* [Supplied material]
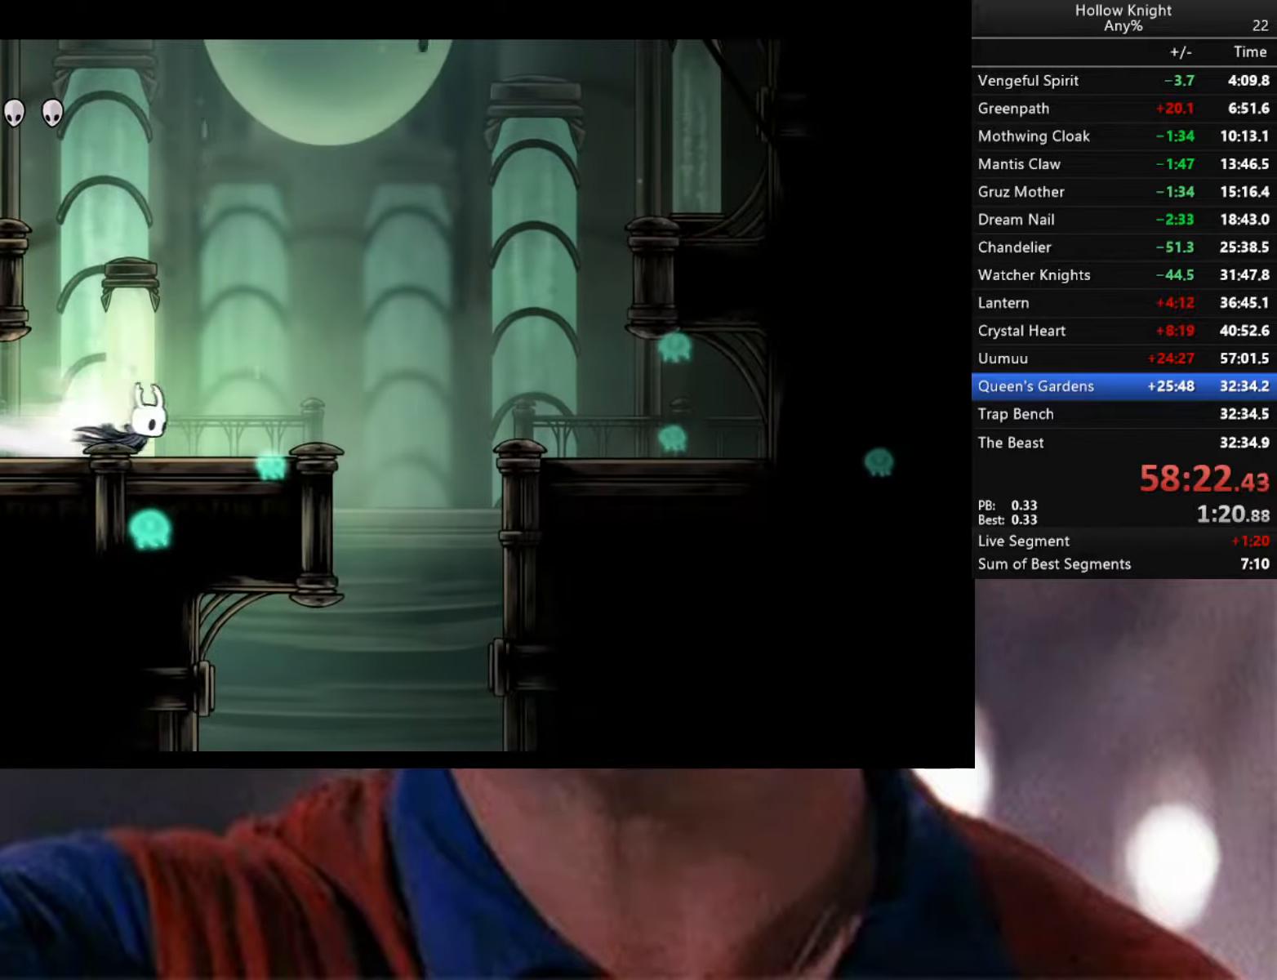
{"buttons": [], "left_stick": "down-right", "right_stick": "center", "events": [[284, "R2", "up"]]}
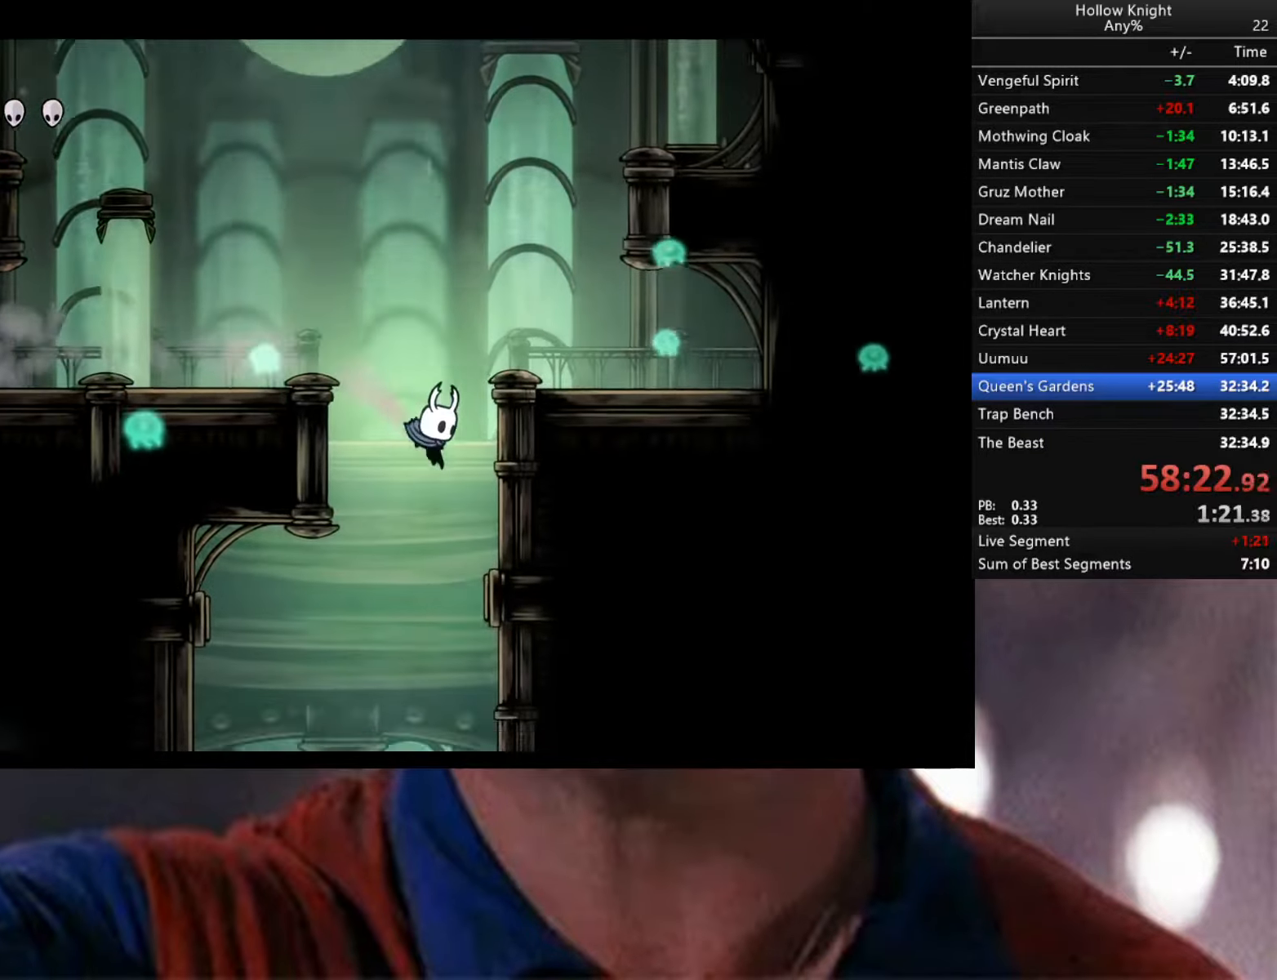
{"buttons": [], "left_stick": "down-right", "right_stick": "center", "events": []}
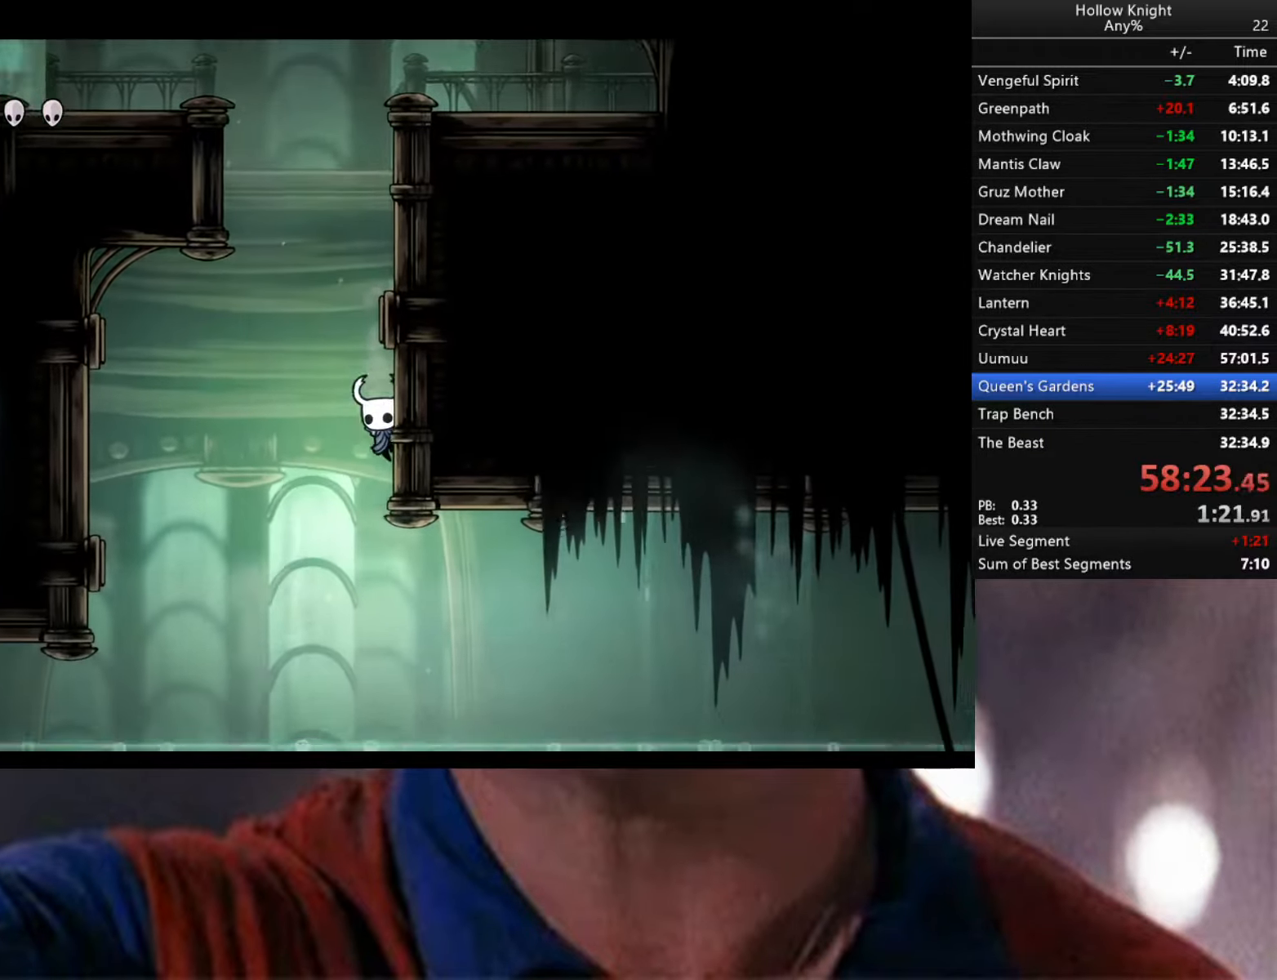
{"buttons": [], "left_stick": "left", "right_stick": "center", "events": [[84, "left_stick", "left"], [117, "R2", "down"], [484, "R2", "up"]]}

* [Aim of the task]
Without including any picture, set down every line above exactly as it stands.

* [Task response]
{"buttons": [], "left_stick": "down-right", "right_stick": "center", "events": [[284, "R2", "up"]]}
{"buttons": [], "left_stick": "down-right", "right_stick": "center", "events": []}
{"buttons": [], "left_stick": "left", "right_stick": "center", "events": [[84, "left_stick", "left"], [117, "R2", "down"], [484, "R2", "up"]]}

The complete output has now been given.